TTS with RVC pipeline (ONNX Version)

These details have not been verified by PyPI

Project links

Homepage

Project description

TTS-with-RVC-ONNX 0.1.9

TTS-with-RVC-ONNX (Text-to-Speech with RVC using ONNX) is a package designed to enhance the capabilities of text-to-speech (TTS) systems by introducing an RVC module running on the ONNX Runtime. The package enables users to not only convert text into speech but also personalize and customize the voice output according to their preferences with RVC support, optimized for various hardware backends (DirectML, CUDA, CPU).

ONNX Runtime is used for RVC inference, potentially leveraging hardware acceleration (DirectML on Windows/AMD, CUDA on NVIDIA). PyTorch is required only for specific F0 predictors (rmvpe).

It may contain bugs. Report an issue in case of error.

Release notes

0.1.9 - April 10, 2025: Current ONNX Branch Sync

Synced RVC parameters with main branch 0.1.9 (rms_mix_rate, protect, filter_radius, resample_sr, file_index2, verbose).
Added support for F0 predictors: rmvpe (using ONNX), pm, dio, harvest.
Fixed F0 length mismatch issue and implemented correct audio padding.
Added set_device method to switch ONNX Runtime providers.
Updated dependencies and ONNX Runtime selection.

(Based on main branch 0.1.9)

0.1.6 - Initial ONNX support.

Prerequisites

You must have Python >= 3.8 and <= 3.12 installed (3.12 is recommended). You must have ONNX Runtime compatible hardware/drivers if using GPU acceleration (DirectML for AMD on Windows, CUDA for NVIDIA). The CPU provider works generally.

PyTorch is required only if using f0_method='rmvpe'.
FFmpeg must be installed and accessible in your system's PATH or placed in the script's directory. Download from ffmpeg.org.

Installation

Install the package using pip: CPU Version:

pip install tts-with-rvc-onnx

CUDA version:

pip install tts-with-rvc-onnx[cuda]

DML version (recommedned for AMD):

pip install tts-with-rvc-onnx[dml]

Ensure FFmpeg is installed and accessible (see Prerequisites).

How it Works

Text-to-Speech (TTS): Uses edge-tts to convert input text into speech, saved as a temporary audio file in the tmp_directory.
RVC (ONNX): With the .onnx file provided, the RVC module (via ONNX Runtime) reads the temporary audio file, processes it (feature extraction, F0, conversion, index lookup), and generates a new audio file saved in output_directory with the voice replaced.

Usage

TTS-with-RVC-ONNX has a class called TTS_RVC.

Constructor Parameters:

model_path (str): Required.

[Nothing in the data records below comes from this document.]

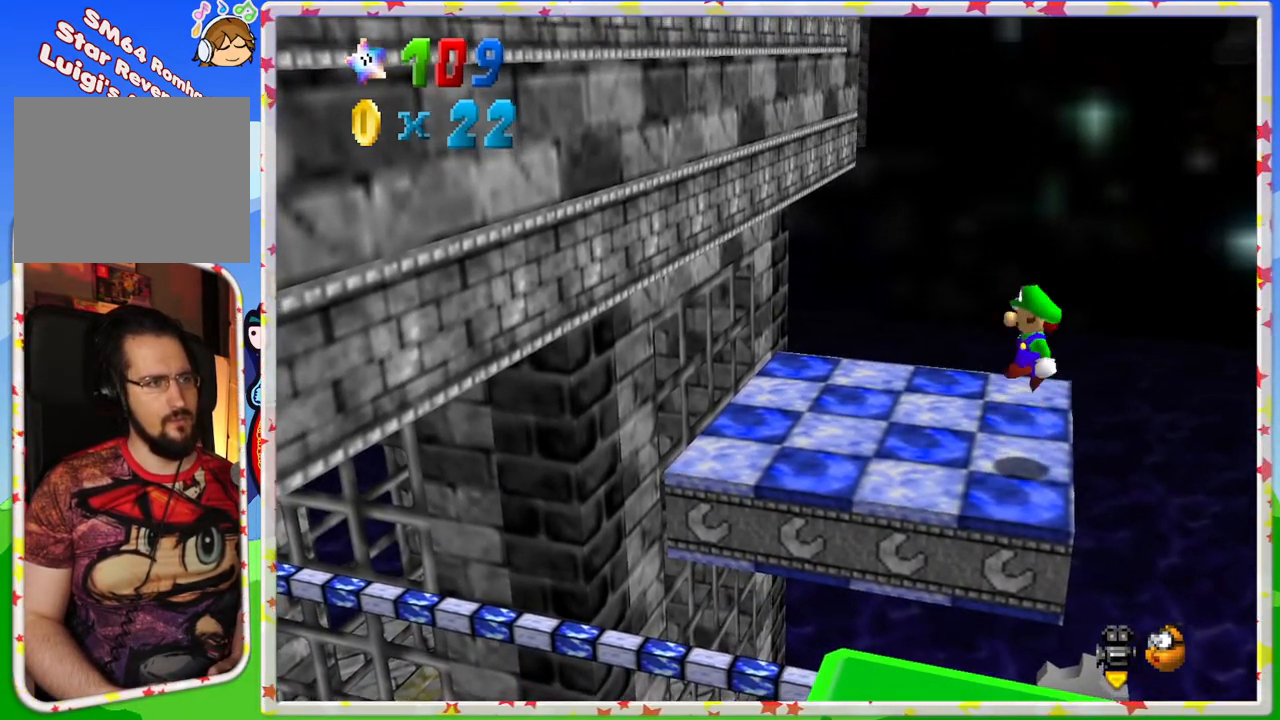
{"buttons": [], "left_stick": "center", "events": [[117, "left_stick", "down-right"], [283, "left_stick", "center"], [433, "A", "up"]]}
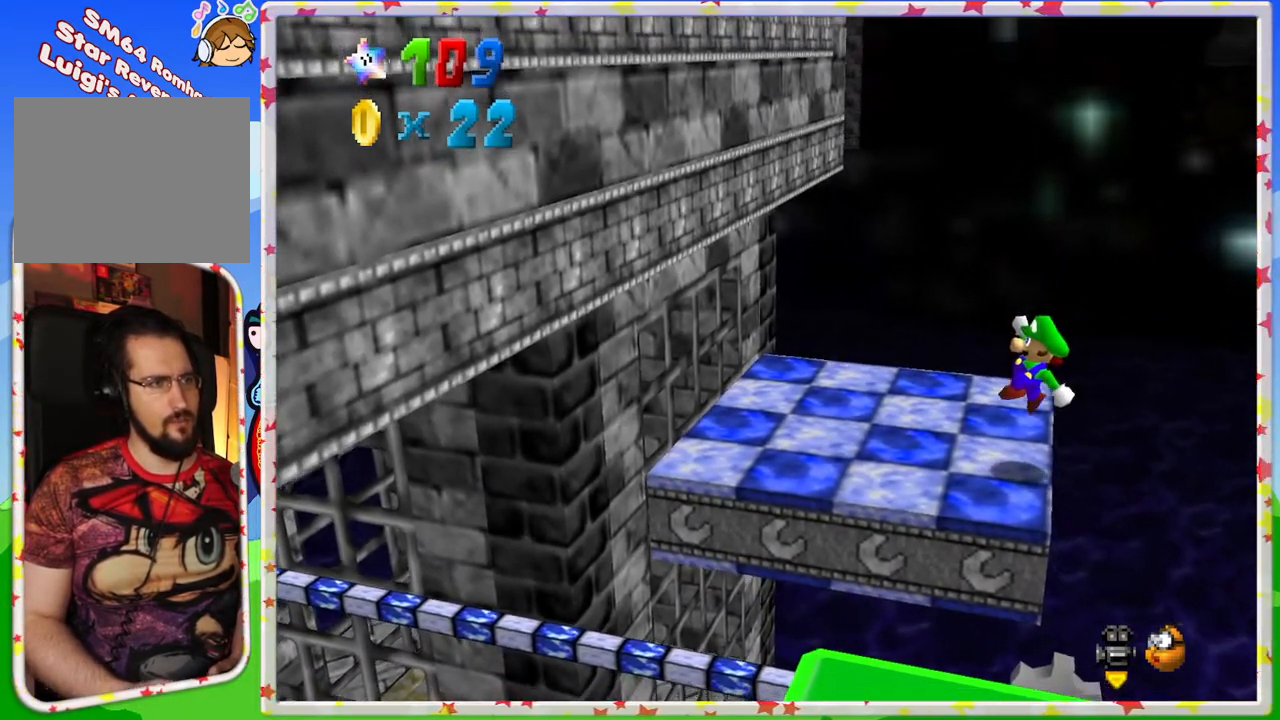
{"buttons": ["A", "B"], "left_stick": "center", "events": [[433, "A", "down"], [433, "B", "down"]]}
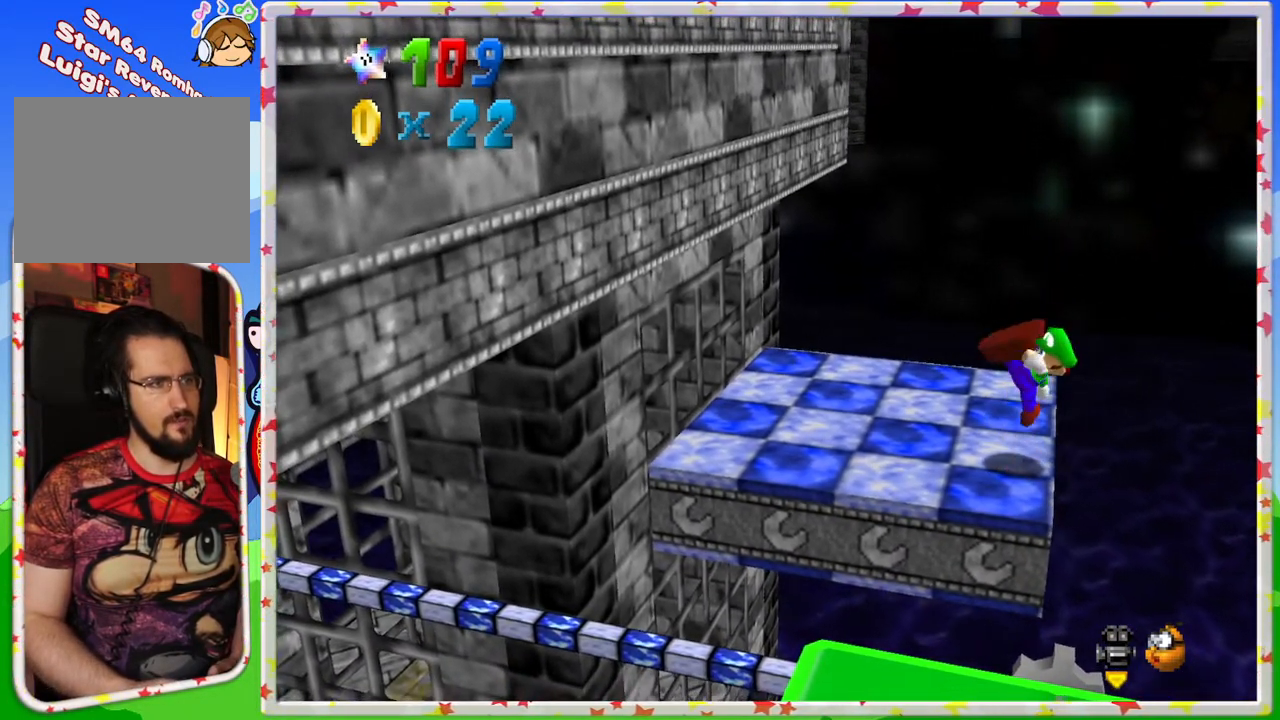
{"buttons": [], "left_stick": "up-left", "events": [[50, "A", "up"], [50, "B", "up"], [250, "left_stick", "up-left"], [367, "A", "down"], [467, "A", "up"]]}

Path to your .onnx RVC model file.

And optional parameters:

voice (str): Voice from edge-tts list (default: "ru-RU-DmitryNeural").
device (str): ONNX Runtime provider ("dml", "cuda:0", "cpu", etc.). Defaults to "dml".
tmp_directory (str): Path to directory for temporary TTS files (default: system temp folder).
output_directory (str): Directory for saving final voiced audio (default: "temp/").
index_path (str): Path to the Faiss .index file for voice adjustments (default: "").
f0_method (str): Method for calculating pitch. Available: 'rmvpe', 'pm', 'harvest', 'dio', 'crepe'. Defaults to "rmvpe".
sampling_rate (int): Target sample rate of the RVC model (default: 40000).
hop_size (int): Hop size of the RVC model (default: 512).

Deprecated:

input_directory: Use tmp_directory instead.

Initialization Example:

from tts_with_rvc_onnx import TTS_RVC

tts = TTS_RVC(model_path="models/YourModel.onnx",
                index_path="logs/YourIndex.index",
                f0_method="rmvpe",
                device="dml") # Or "cuda:0", "cpu"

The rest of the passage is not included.